Berdasarkan umur, Ishak bukan lah usia anak lagi. Adalah keputusan pribadinya untuk taat atau tidak. Demikian juga Yesus, yang mendedikasikan diriNya taat sampai mati dikayu salib tanpa berargumen kepada Bapa. Itulah taat. Ishak menggambarkan tentang Yesus, yang memikul kayu penderitaannya sendiri dan membawanya ke atas bukit kesengsaraannya. Ef 5:1 juga menganjurkan supaya kita taat kepada Tuhan seperti anak-anak.
‘Api dan Pisau’
Kej 22:6, Abraham memikulkan kayu untuk korban bakaran itu ke bahu Ishak, sementara Abraham mebawa api dan pisau di tangannya. Seringkali Allah memberikan api dan pisau ditangan kita, untuk menguji kita. Ada yang harus ‘dibakar’ dan ‘dipotong’ untuk membuktikan kemurnian kita. Ada pembuktian pemegangan sebuah janji antara kita degan Allah.
Allah sangat konsen terhadap janji-janjiNya. Janji itu bersifat dua arah. Ada reward atau punishment terhadap sebuah janji. Ada sangsi jika janji itu tidak ditepati dari kedua belah pihak. (Yer 34:19), ada berkat besar dari penepatan sebuah janji. Janji (covenant), beriyth yang berarti pemotongan daging dalam bagian-bagian. Ada pengorbanan dalam sebuah perjanjian. Allah sudah menepati janjiNya dengan mengorbankan Yesus bagi kita. Apakah yang harus ‘dibakar’ dan ‘dipotong’ dalam hidup kita?
Apakah yang menjadi harapan dan cita-citamu?
Ishak adalah harapan bagi Abraham, karena Ishak adalah janji Tuhan untuk Abraham. Ishak adalah anak yang sangat ditunggunya sejak Allah berjanji umur Abraham 75 tahun, dan janji itu mulai digenapi pada umurnya 100 tahun. Ishak lahir pada masa tua Abraham. Tidak mudah bagi Abraham untuk mengorbankan Ishak, anak yang dikasihinya itu. Dan saat itu bisa saja Ishak menolak, bisa saja Ishak menduga-duga dan kabur. Ishak bertanya “dimanakah anak domba untuk korban bakaran itu?”

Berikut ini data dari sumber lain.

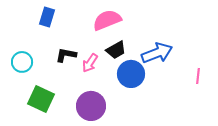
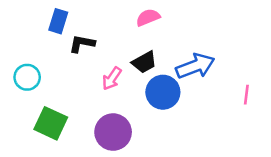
pink semicircle: (107, 20) -> (148, 17), moved, size x0.7
black L-shape: (66, 55) -> (82, 44), moved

Terkadang harapan, angan, cita-cita kita itu sangat kita kasihi sampai di ambang batas toleransi sehingga mengkaburkan kasih kita kepada Tuhan dengan kasih terhadap harapan kita (janji Tuhan) itu. Tuhan mau batasan yang jelas antara mengasihi Tuhan dengan mengasihi janji Tuhan itu. Bahkan beberapa orang lebih memuja janji Tuhan, berkat-berkat daripada Tuhan itu sendiri. Banyak orang yang mencari Tuhan hanya untuk memperoleh berkatNya, janjiNya, bahkan hanya keselamatan dariNya saja, namun kurang konsen untuk mencari Tuhan itu sendiri. Orang Farisi melakukan ibadah hanya untuk memperoleh keselamatan, bahkan tidak mau percaya kepada Yesus, Sang Penyelamat itu sendiri.

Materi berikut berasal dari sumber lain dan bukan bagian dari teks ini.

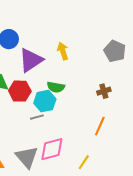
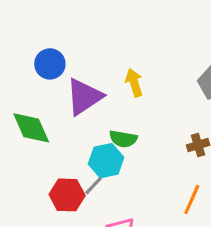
red hexagon: (20, 91) -> (67, 195), moved
gray line: (37, 117) -> (94, 186), turned -32

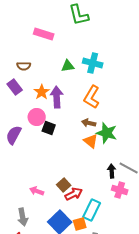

Dalam suatu proses pembuktian, Tuhan memisahkan kita sesaat dari ‘janjiNya’ baik yang telah kita terima ataupun yang akan kita terima itu, hanya untuk membuat kita fokus, menjadikan Tuhan yang terutama. Siapakah yang menjadi yang terutama (proton = prioritas waktu, tempat dan suasana adalah yang pertama) dalam hidup kita? Beranikah kita menyerahkan kembali ‘janji Tuhan’ itu, harapan-harapan dan cita-cita kita itu?
Ketika kita fokus kepada Tuhan, kita dapat naik ke gunung Tuhan, mendirikan mezbah, menyusun kayu dan meletakkan harapan kita di atas kayu api (Kej 22:9). Marilah kita meletakkan harapan di atas mezbah Tuhan sebelum semuanya itu dilaksanakan. Saat Abraham fokus kepada Tuhan dan berketetapan hati, ia dapat berkata “Tuhan menyediakan”, oleh sebab itulah Abraham disebut sahabat Allah. Marilah kita naik ke gunung Tuhan, marilah kita terlebih fokus kepada Tuhan sebab “Di atas gunung Tuhan, akan disediakan”.